## Excerpt
┌──
Hoplolatilus marcosi, the redback sand tilefish, is a species of marine ray-finned fish, a tilefish belonging to the family Malacanthidae. It is native to the western central Pacific Ocean.

==Description==
Hoplolatilus marcosi has an elongated fusiform body with a slightly forked caudal fin.it is distinctive within the genus by having a horizontal red stripe running either side of the lateral line, although this looks black from a distance. The dorsal fin contains 9 spines and 16 soft rays while the anal fin has 1-2 spines and 14-15 soft rays. This species attains a maximum total length of 12 cm although 10.4 cm.

==Distribution==
Hoplolatilus marcosi is found in the western Pacific Ocean and has been recorded from the Indonesia, Philippines, Palau, Papua New Guinea and the Solomon Islands.
└──
## Excerpted data
┌──
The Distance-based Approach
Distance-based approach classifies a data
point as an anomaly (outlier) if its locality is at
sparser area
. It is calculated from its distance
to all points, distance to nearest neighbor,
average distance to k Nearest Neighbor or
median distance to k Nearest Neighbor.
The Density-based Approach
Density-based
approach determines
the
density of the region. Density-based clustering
└──
┌──
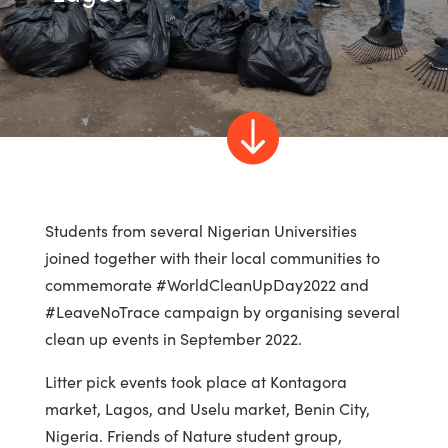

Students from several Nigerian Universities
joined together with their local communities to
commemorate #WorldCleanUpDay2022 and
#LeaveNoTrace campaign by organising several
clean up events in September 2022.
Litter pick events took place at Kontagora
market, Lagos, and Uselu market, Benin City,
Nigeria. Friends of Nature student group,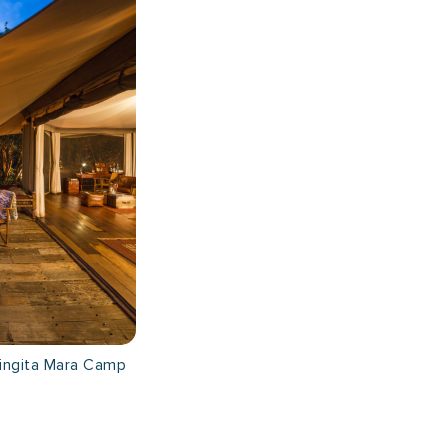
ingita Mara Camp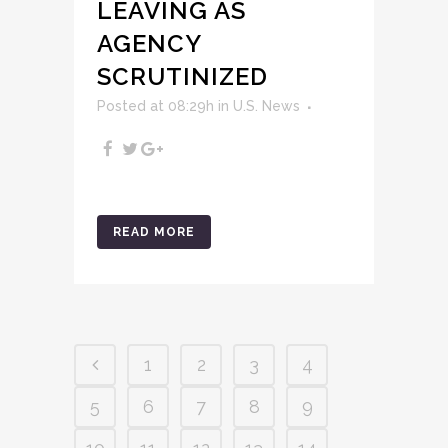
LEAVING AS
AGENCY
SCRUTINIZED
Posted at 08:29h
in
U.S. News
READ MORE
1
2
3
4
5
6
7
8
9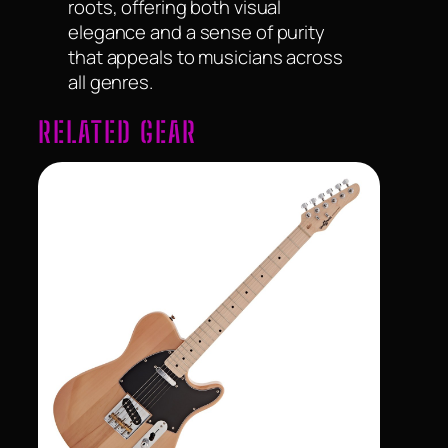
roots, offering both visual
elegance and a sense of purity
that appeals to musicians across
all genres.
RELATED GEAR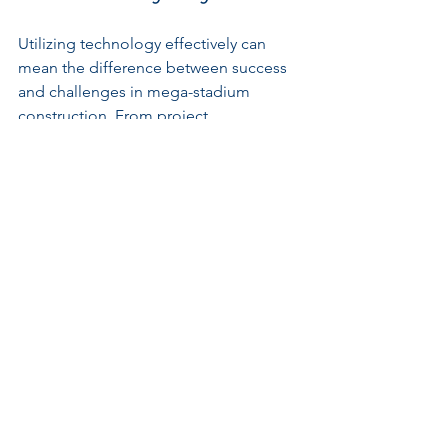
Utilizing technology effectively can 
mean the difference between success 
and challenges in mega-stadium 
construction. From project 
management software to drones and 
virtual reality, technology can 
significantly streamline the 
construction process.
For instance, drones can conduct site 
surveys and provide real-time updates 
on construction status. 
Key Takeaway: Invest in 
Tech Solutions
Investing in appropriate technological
└──
┌──
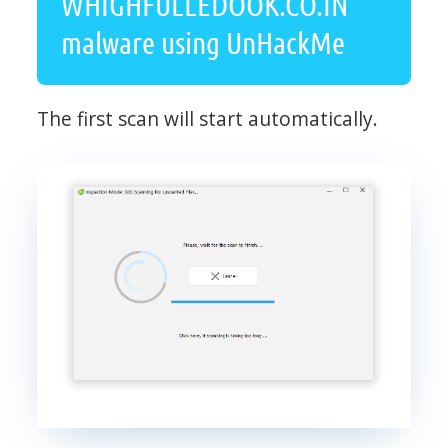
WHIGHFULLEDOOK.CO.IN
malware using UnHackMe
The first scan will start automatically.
└──
## Task instructions
**A.** In the redback sand tilefish excerpt, translate this sentence into Spanish: "The dorsal fin contains 9 spines and 16 soft rays while the anal fin has 1-2 spines and 14-15 soft rays."
**B.** Resume the redback sand tilefish excerpt, writing what comes after its last sentence.

## Answers for each item
**A.** La aleta dorsal tiene 9 espinas y 16 radios blandos, mientras que la aleta anal tiene de 1 a 2 espinas y de 14 a 15 radios blandos.

**B.**
==Habitat and biology==
Hoplolatilus marcosi is normally found at depths of 18 to 80 m, although usually deeper than 30 m, close to drop offs and in areas of sand or rubble. This species created large mounds of rubble. It feeds on zooplankton. The redback sand tilefish is monogamous and forms pairs to spawn. They can live in aggregations and each pair may steal rubble from the mounds of their neighbours.

==Systematics==
Hoplolatilus marcosi was first formally described in 1978 by Warren E. Burgess with the type locality given as Tingloy Island off Orensi near Mabini, Batangas, Luzon Island, Philippines.

==Etymology==
The specific name honours Ferdinand Marcos (1917–1989) who was president of the Philippines at the time this species was discovered.

==Utilisation==
Hoplolatilus marcosi occasionally appears in the aquarium trade.